§ **Activity**
Write the data below out again, unchanged.

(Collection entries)
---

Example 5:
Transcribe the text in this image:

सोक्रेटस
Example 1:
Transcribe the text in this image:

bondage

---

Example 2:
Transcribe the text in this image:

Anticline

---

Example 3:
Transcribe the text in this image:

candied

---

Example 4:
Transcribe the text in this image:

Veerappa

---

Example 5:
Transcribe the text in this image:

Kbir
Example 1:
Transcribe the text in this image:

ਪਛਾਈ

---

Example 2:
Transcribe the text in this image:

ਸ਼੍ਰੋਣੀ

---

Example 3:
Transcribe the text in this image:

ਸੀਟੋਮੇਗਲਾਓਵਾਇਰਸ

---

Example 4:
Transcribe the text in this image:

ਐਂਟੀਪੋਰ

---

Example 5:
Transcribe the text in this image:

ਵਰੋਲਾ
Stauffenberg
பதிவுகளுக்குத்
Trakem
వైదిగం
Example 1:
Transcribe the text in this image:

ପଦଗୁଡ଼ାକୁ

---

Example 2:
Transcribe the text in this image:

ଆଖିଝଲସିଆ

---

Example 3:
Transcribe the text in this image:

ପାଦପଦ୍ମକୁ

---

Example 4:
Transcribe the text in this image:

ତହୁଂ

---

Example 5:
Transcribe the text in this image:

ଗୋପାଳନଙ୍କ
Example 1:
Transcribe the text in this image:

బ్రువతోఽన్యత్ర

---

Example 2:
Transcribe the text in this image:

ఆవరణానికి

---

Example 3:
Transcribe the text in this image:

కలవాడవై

§ **Written answer**
---

Example 5:
Transcribe the text in this image:

सोक्रेटस
Example 1:
Transcribe the text in this image:

bondage

---

Example 2:
Transcribe the text in this image:

Anticline

---

Example 3:
Transcribe the text in this image:

candied

---

Example 4:
Transcribe the text in this image:

Veerappa

---

Example 5:
Transcribe the text in this image:

Kbir
Example 1:
Transcribe the text in this image:

ਪਛਾਈ

---

Example 2:
Transcribe the text in this image:

ਸ਼੍ਰੋਣੀ

---

Example 3:
Transcribe the text in this image:

ਸੀਟੋਮੇਗਲਾਓਵਾਇਰਸ

---

Example 4:
Transcribe the text in this image:

ਐਂਟੀਪੋਰ

---

Example 5:
Transcribe the text in this image:

ਵਰੋਲਾ
Stauffenberg
பதிவுகளுக்குத்
Trakem
వైదిగం
Example 1:
Transcribe the text in this image:

ପଦଗୁଡ଼ାକୁ

---

Example 2:
Transcribe the text in this image:

ଆଖିଝଲସିଆ

---

Example 3:
Transcribe the text in this image:

ପାଦପଦ୍ମକୁ

---

Example 4:
Transcribe the text in this image:

ତହୁଂ

---

Example 5:
Transcribe the text in this image:

ଗୋପାଳନଙ୍କ
Example 1:
Transcribe the text in this image:

బ్రువతోఽన్యత్ర

---

Example 2:
Transcribe the text in this image:

ఆవరణానికి

---

Example 3:
Transcribe the text in this image:

కలవాడవై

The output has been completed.